What an absolutely stunning car. That interior is top-notch.

Has this new XJ quite possibly taken over the 7 Series, A8 and S-Class perhaps?


----------



## davec (Mar 5, 2012)

stunning buddy, thank you.


----------



## Raceno7 (May 2, 2011)

Fantastic work, can i ask what paint you used for the calipers??


----------



## hotwaxxx (Jul 12, 2007)

Raceno7 said:


> Fantastic work, can i ask what paint you used for the calipers??


Its red paint (sorry couldn't resist).:lol:

I normally use Hammerite paint when doing calipers myself. Stands up to heat and one coat lasts forever on a cleaned caliper.


----------



## Invisible Touch (Mar 5, 2008)

Raceno7 said:


> Fantastic work, can i ask what paint you used for the calipers??

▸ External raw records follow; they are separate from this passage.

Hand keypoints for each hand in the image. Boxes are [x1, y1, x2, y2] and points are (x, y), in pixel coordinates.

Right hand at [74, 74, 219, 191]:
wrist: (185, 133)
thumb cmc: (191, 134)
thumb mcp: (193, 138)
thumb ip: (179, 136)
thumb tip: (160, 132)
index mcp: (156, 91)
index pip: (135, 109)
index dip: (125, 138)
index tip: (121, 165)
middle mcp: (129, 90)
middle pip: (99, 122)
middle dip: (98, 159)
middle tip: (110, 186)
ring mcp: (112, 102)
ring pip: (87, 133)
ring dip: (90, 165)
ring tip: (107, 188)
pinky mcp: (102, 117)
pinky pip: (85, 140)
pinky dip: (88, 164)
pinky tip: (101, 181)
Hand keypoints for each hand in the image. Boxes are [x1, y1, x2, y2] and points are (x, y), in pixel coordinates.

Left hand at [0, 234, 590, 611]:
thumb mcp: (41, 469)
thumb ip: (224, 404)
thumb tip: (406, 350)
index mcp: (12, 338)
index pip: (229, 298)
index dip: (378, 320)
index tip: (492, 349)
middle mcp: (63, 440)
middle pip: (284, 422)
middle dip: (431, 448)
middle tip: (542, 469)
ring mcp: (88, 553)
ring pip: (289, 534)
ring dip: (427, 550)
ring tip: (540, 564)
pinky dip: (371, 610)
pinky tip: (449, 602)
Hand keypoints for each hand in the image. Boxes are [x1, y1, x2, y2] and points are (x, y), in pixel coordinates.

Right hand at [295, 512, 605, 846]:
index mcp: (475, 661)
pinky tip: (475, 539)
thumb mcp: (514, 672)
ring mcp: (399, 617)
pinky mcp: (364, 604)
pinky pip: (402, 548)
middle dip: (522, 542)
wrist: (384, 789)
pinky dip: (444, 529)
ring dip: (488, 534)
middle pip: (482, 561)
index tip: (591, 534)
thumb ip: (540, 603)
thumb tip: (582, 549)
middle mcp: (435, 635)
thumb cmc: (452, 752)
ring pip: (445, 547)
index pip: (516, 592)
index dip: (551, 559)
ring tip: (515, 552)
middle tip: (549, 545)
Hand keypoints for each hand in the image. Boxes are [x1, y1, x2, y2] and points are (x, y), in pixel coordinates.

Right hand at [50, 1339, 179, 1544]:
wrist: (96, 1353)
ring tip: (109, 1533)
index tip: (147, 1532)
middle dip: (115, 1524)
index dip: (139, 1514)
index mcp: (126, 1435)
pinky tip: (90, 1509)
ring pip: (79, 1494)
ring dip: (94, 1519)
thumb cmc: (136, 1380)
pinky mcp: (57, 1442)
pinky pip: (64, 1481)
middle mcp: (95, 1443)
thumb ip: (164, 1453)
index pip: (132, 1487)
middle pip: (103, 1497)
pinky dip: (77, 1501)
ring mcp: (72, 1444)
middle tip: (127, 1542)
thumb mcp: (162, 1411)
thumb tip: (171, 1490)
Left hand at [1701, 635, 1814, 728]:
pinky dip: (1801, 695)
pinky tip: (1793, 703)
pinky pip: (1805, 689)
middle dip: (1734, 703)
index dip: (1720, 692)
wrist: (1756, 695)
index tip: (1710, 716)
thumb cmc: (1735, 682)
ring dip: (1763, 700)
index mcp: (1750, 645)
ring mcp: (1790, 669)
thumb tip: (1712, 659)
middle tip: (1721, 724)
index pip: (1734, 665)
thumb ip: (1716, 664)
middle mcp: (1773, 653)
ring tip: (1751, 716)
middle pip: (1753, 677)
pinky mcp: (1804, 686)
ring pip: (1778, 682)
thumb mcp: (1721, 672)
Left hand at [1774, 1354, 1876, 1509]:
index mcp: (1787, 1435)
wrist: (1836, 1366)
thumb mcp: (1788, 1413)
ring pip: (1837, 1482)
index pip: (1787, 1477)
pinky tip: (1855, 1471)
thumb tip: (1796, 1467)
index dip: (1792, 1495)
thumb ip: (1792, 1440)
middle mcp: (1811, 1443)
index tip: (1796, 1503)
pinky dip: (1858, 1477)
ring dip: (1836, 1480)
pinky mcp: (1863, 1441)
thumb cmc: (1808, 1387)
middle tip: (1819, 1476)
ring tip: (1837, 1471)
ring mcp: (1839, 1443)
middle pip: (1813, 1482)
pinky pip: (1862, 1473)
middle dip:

As above, i always use hammerite. 1 coat applied on each corner then come back round and repeat. Its recommended to apply the second coat within so many hours. The finish is very hard wearing and better to apply than other 'caliper paint' i have tried.


----------



## macperegrine (May 7, 2011)

SteveTDCi said:


> Looks fab, I cannot wait for these to dip under the 10k barrier. I'm not sold on the red callipers though, still its not my car


Yeah, realise it's not everyone's cup of tea with the red calipers . We just thought it would: a) make it look a little less like a chauffeur/limo/cab and more like a private persons car (bit more sporty). And b) makes the hubs and calipers look a bit more tidy over time without the inevitable rust/baked in dirt...

Anyway, today was the first day since the detail, that we have had time to give it a wash. The London marathon was on, so couldn't get the car out til about 3 pm. Literally within 5 mins of starting, the rain came  so abort until next weekend. At least we could see some nice beading as a result of Christian's work...


----------